9. There are a number of conditions to the scheme which it is not necessary for us to set out in full, merely to confirm that they have been met. Those include, of course, the appropriate qualifying vote at the court meeting, the passing of the necessary resolutions at the general meeting that followed immediately thereafter, and the receipt of a number of regulatory clearances in a number of jurisdictions including China, Germany, Turkey and the filing of necessary documentation within the United States relating to anti-trust provisions. There are also certain confirmations required from Informa.
10. As we have said, we received an affidavit from Mr Lock who confirms that the scheme was overwhelmingly approved at the court meeting. He confirms, firstly, that of the majority of scheme shareholders present and voting, either in person or by proxy, some 593 out of 619 were in favour representing a head count percentage of 95.80%. Further, 99.83% of the voting rights of the votes of the scheme shareholders present and voting either in person or by proxy were in favour of the motion. That equated to some 267,832,896 votes cast in favour and 446,090 votes cast against. 619 out of the total of 6,378 individual scheme shareholders voted and they represented some 68.07% of the total voting rights.
11. We also received, through counsel, the appropriate confirmations from Informa.
12. Article 125 of the Law provides that:
13. The test to be applied by the Court in deciding whether or not to sanction a scheme of arrangement pursuant to Article 125 is set out in the judgment of this Court in In the Matter of Computer Patent Annuities Holdings Limited [2010] JRC 021 in the following terms:
14. This test was re-stated in In the Matter of the Representation of Heritage Oil PLC [2014] JRC 175, in which the Court noted (at paragraph 7) that it derives from the following statement in the English case of In Re National Bank [1966] 1 ALL ER 1006:
15. We were referred to a number of other authorities but we do not think it is necessary to set them out for the present purposes.
16. We were satisfied on the affidavit evidence before us including that of Mr Lock, and of Lisa Graham (an employee of the Representor's receiving agent) and that of Mr Julian Banks (who is the managing director of Stirling Financial Print Limited who dealt with the steps taken to dispatch documentation to scheme shareholders), that the provisions of the Law had been complied with.

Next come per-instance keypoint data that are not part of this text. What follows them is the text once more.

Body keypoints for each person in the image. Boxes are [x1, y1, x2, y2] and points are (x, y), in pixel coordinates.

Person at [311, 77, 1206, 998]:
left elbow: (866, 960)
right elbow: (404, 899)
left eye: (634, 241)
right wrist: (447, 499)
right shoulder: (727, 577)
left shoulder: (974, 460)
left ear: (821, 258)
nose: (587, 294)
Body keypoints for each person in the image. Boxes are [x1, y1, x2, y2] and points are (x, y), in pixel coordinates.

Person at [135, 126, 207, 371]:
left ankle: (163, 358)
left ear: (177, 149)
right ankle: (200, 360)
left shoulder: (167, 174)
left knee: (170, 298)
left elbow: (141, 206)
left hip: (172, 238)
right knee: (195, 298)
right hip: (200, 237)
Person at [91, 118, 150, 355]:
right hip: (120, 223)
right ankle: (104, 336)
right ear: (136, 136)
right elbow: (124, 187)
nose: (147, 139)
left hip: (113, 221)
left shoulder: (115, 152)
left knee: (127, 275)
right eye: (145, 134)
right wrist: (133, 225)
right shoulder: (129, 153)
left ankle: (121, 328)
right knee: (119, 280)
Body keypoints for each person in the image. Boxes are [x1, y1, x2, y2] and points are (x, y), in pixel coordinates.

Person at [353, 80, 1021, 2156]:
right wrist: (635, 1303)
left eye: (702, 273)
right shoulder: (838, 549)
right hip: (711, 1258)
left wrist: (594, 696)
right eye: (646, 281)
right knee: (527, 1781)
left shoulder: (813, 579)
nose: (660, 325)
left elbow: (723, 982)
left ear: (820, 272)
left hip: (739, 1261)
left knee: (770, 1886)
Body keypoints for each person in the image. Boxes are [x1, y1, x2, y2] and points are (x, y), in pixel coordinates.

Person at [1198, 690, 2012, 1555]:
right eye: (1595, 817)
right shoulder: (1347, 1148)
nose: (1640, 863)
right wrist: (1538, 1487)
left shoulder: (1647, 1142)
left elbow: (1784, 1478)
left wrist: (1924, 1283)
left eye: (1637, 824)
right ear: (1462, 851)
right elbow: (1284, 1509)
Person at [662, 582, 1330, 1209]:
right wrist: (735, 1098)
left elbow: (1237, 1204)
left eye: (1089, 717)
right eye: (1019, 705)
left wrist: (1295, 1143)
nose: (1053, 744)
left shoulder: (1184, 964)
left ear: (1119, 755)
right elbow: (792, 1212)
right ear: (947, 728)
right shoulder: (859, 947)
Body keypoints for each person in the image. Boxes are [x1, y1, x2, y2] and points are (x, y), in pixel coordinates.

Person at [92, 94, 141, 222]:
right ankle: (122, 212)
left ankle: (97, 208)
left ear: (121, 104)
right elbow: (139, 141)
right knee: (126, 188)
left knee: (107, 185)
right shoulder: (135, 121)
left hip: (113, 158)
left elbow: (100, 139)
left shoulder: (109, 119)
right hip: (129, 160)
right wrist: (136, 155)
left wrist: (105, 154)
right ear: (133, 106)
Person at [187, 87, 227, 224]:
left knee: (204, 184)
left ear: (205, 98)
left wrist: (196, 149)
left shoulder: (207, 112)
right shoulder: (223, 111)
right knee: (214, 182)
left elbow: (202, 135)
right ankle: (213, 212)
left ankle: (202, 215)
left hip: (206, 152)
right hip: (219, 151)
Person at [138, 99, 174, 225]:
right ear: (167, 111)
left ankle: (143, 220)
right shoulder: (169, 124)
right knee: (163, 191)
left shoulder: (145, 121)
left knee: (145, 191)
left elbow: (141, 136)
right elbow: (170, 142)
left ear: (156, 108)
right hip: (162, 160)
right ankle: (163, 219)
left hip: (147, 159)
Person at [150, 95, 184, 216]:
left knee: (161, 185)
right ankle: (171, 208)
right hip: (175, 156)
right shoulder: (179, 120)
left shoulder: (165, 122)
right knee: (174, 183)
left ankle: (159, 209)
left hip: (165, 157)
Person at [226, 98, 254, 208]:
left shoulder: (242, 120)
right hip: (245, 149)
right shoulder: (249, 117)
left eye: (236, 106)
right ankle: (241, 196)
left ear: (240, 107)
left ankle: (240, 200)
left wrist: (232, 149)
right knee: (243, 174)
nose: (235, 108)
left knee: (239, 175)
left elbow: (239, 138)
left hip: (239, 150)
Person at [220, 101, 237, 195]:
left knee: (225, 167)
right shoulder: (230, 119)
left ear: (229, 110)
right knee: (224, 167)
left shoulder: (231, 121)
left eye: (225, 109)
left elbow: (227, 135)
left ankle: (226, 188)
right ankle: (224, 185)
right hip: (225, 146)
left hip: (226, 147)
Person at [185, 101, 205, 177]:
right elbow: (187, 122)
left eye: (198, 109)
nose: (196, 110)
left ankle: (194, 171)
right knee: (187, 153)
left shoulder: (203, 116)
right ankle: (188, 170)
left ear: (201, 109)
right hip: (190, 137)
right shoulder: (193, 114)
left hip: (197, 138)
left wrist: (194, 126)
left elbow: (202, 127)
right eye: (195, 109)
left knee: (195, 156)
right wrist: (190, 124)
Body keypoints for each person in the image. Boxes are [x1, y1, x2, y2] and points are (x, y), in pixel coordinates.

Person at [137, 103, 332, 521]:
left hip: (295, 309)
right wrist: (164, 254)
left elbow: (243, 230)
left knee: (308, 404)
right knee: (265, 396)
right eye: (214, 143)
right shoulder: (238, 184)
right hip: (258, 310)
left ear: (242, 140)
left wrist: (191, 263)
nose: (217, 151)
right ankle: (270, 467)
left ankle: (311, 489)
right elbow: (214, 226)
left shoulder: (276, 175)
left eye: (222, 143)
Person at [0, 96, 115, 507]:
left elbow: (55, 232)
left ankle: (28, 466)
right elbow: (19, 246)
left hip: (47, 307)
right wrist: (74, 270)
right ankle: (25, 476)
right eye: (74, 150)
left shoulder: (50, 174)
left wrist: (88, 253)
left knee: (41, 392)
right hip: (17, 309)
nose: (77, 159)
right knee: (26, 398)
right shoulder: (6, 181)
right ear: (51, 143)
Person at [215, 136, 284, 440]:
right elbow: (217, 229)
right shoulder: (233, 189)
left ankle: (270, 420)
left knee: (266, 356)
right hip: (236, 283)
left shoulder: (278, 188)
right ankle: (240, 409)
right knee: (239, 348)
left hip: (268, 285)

17. We have already said that the result of the court meeting was a substantial majority in favour of the scheme and accordingly that the threshold is required by Article 125(2) of the Law has been met and exceeded.
18. We are satisfied that the notifications in the meetings were procedurally fair and that the Court meeting was conducted in an open and fair manner. Furthermore, we were satisfied that the scheme was such that an intelligent and honest man, a member of the class concerned and acting in respect of his interest might reasonably approve.
19. We note that no-one appeared before us to argue against the scheme.
20. For those reasons we were satisfied with the application before us and we sanctioned the scheme.